Concludo con un paio di personalissime osservazioni. Tutto molto bello, ma bisogna vedere come e in che misura gli sviluppatori di terze parti avranno modo (e voglia) di rischiare, spingendo al massimo tutto questo potenziale. Di certo qualche risposta in questo senso l'avremo sia durante la Conferenza Nintendo di martedì, sia nelle presentazioni dei giochi che si svolgeranno durante tutta la fiera. Infine, una piccola provocazione: non vi sembra che Nintendo stia andando da un estremo all'altro, lasciando un po' con un palmo di naso chi magari vorrebbe vivere nell'intimità la propria passione per i videogiochi? Spero davvero che tutte queste fantastiche feature social restino comunque accessorie, per quanto importanti. Altrimenti c'è il rischio che si faccia il passo più lungo della gamba.

 

Commenti


1
Subsonico77
04/06/2012 10:37
 
 
Noto una (non molto) velata ironia.
 
2
Nkc90
04/06/2012 19:52
 
 
Effettivamente un articolo del genere dovrebbe essere imparziale e allo scopo di informare, leggere l'ironia tra le righe nelle news è davvero sinonimo di bassa qualità, soprattutto fare dell'articolo un testo in prima persona, è una delle cose che ti insegnano alle scuole medie.

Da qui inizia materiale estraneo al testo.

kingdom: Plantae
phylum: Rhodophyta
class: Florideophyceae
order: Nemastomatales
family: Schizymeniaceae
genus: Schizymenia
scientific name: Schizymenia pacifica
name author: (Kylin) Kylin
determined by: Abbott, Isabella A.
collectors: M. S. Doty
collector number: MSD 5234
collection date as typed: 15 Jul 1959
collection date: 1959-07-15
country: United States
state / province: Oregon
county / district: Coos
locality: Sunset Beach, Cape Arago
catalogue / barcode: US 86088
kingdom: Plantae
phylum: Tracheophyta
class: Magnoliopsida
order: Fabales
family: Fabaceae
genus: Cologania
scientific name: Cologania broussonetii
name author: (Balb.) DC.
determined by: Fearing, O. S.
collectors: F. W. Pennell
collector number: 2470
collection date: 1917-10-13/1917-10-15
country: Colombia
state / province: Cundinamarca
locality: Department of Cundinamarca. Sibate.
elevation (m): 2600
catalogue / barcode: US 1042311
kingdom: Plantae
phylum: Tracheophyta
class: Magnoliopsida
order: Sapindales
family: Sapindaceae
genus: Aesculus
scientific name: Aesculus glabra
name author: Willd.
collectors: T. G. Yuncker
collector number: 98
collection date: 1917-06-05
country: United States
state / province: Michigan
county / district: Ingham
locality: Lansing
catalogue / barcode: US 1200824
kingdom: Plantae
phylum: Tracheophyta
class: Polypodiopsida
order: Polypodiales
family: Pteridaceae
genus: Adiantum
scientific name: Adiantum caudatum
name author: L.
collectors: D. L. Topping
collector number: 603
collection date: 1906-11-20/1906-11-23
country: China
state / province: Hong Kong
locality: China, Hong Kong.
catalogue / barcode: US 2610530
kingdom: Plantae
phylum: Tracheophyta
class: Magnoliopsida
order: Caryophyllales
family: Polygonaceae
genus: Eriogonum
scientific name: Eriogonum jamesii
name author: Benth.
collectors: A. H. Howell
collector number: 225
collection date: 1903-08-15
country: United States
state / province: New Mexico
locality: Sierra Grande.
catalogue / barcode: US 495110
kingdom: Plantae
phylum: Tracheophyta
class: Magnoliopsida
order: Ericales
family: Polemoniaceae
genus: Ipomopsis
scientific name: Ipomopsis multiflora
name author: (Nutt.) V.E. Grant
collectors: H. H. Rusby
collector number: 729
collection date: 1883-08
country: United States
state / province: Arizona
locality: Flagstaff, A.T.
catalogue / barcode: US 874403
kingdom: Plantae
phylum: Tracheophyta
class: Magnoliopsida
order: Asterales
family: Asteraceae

Con tutto rispetto per il lavoro svolto, ma fino a un paio d'anni fa almeno le news erano imparziali e si leggevano volentieri.
 
3
Nkc90
04/06/2012 20:00
 
 
Effettivamente un articolo del genere dovrebbe essere imparziale e allo scopo di informare, leggere l'ironia tra le righe nelle news è davvero sinonimo di bassa qualità, soprattutto fare dell'articolo un testo in prima persona, è una delle cose che ti insegnano alle scuole medie.

Con tutto rispetto per il lavoro svolto, ma fino a un paio d'anni fa almeno le news erano imparziali e si leggevano volentieri.
 
4
AliasGV
04/06/2012 20:00
 
 
Di grazia, dove sarebbe l'ironia, se non nella didascalia del Controller Pro (e lì ci vuole tutta)?